(WORK ITEM):
Locate "Columbus, OH 43202" in the listing below, then output the line holding it and every line after it, exactly and with nothing else.

──────── DATA ────────

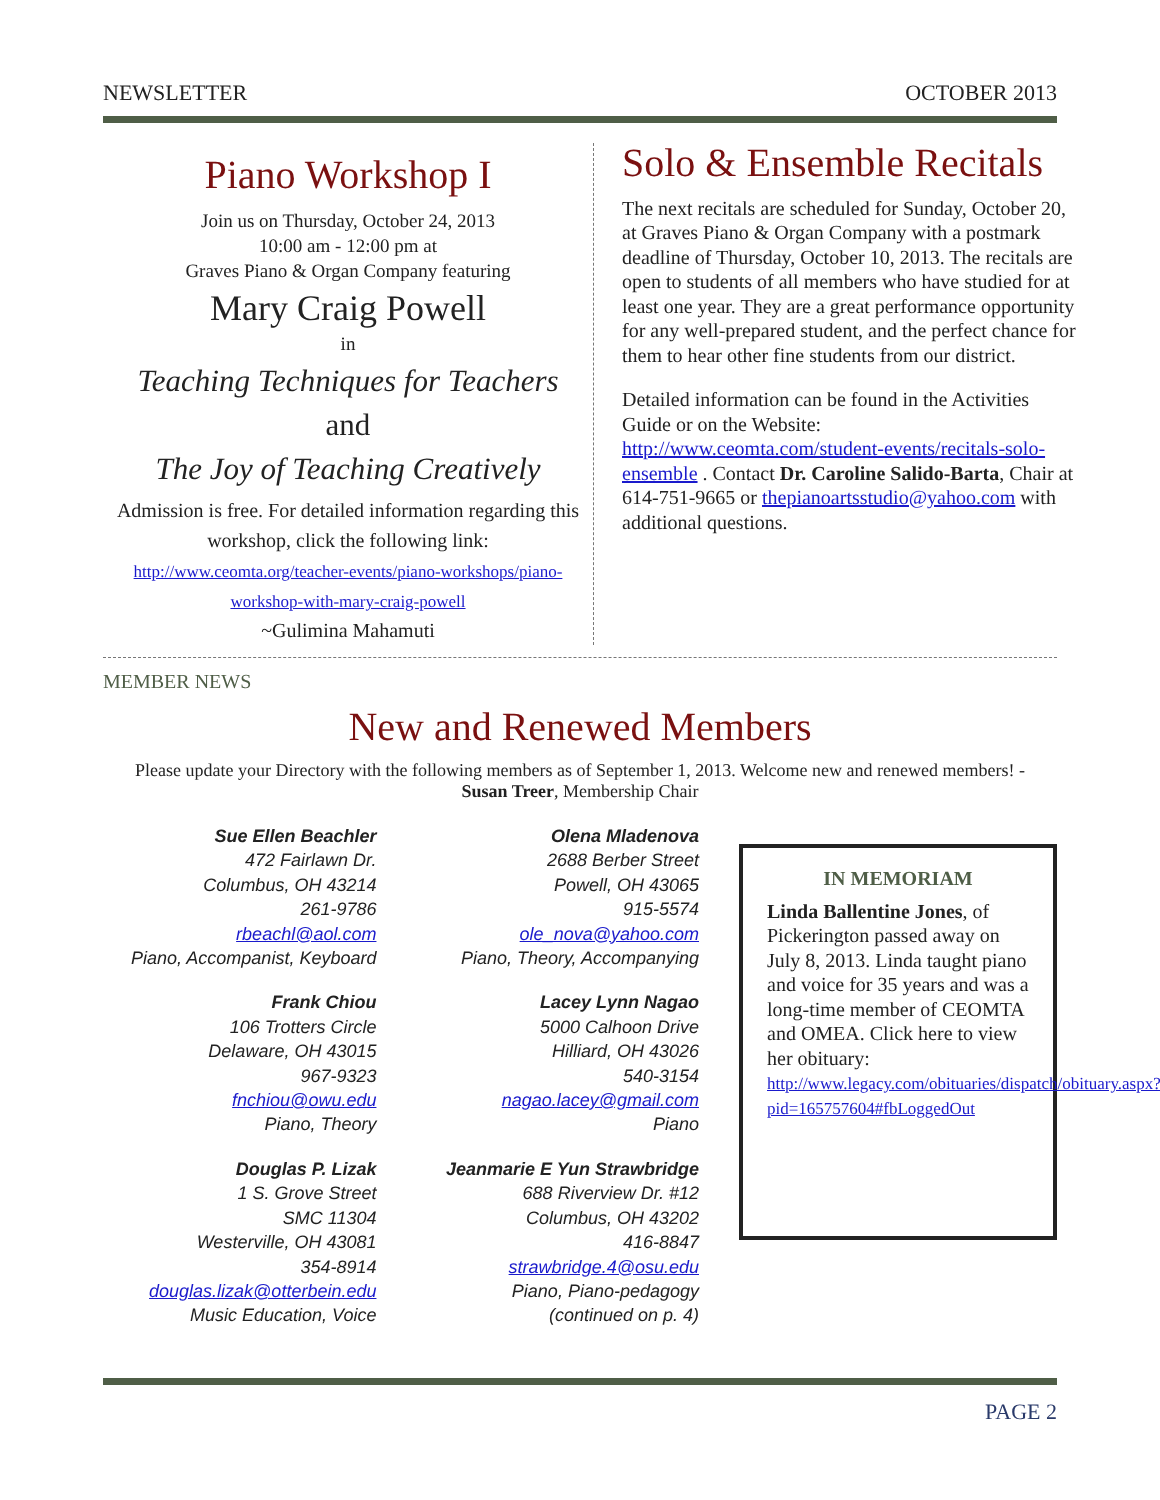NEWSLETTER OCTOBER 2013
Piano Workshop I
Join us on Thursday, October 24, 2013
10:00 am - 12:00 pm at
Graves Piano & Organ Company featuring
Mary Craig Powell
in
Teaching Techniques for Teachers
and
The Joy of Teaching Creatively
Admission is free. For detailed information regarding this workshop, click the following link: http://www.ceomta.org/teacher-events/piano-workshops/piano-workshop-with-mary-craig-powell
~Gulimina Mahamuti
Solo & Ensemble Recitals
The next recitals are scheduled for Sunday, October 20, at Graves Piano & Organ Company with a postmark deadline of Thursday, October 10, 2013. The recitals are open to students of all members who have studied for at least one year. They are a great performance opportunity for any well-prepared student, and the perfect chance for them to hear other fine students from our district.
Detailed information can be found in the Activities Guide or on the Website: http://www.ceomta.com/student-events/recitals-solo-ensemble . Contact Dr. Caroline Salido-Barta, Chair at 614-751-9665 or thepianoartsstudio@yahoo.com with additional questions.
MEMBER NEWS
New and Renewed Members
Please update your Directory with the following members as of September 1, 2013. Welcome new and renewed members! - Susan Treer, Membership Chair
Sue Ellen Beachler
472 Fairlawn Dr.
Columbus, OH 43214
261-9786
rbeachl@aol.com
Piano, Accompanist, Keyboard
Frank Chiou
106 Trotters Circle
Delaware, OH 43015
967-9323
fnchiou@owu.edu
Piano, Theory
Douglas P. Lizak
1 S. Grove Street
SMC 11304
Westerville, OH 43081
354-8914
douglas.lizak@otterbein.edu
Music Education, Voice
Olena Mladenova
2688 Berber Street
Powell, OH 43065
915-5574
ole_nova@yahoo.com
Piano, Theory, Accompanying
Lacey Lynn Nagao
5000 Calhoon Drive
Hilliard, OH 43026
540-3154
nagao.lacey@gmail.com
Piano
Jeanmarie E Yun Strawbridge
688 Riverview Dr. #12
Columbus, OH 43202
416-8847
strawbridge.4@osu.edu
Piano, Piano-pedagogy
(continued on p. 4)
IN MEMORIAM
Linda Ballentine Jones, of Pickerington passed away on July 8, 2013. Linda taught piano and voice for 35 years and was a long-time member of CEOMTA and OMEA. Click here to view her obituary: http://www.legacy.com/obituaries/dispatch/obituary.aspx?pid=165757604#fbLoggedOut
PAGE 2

────────

(SOLUTION TO THE EXERCISE):
Columbus, OH 43202
416-8847
strawbridge.4@osu.edu
Piano, Piano-pedagogy
(continued on p. 4)
IN MEMORIAM
Linda Ballentine Jones, of Pickerington passed away on July 8, 2013. Linda taught piano and voice for 35 years and was a long-time member of CEOMTA and OMEA. Click here to view her obituary: http://www.legacy.com/obituaries/dispatch/obituary.aspx?pid=165757604#fbLoggedOut
PAGE 2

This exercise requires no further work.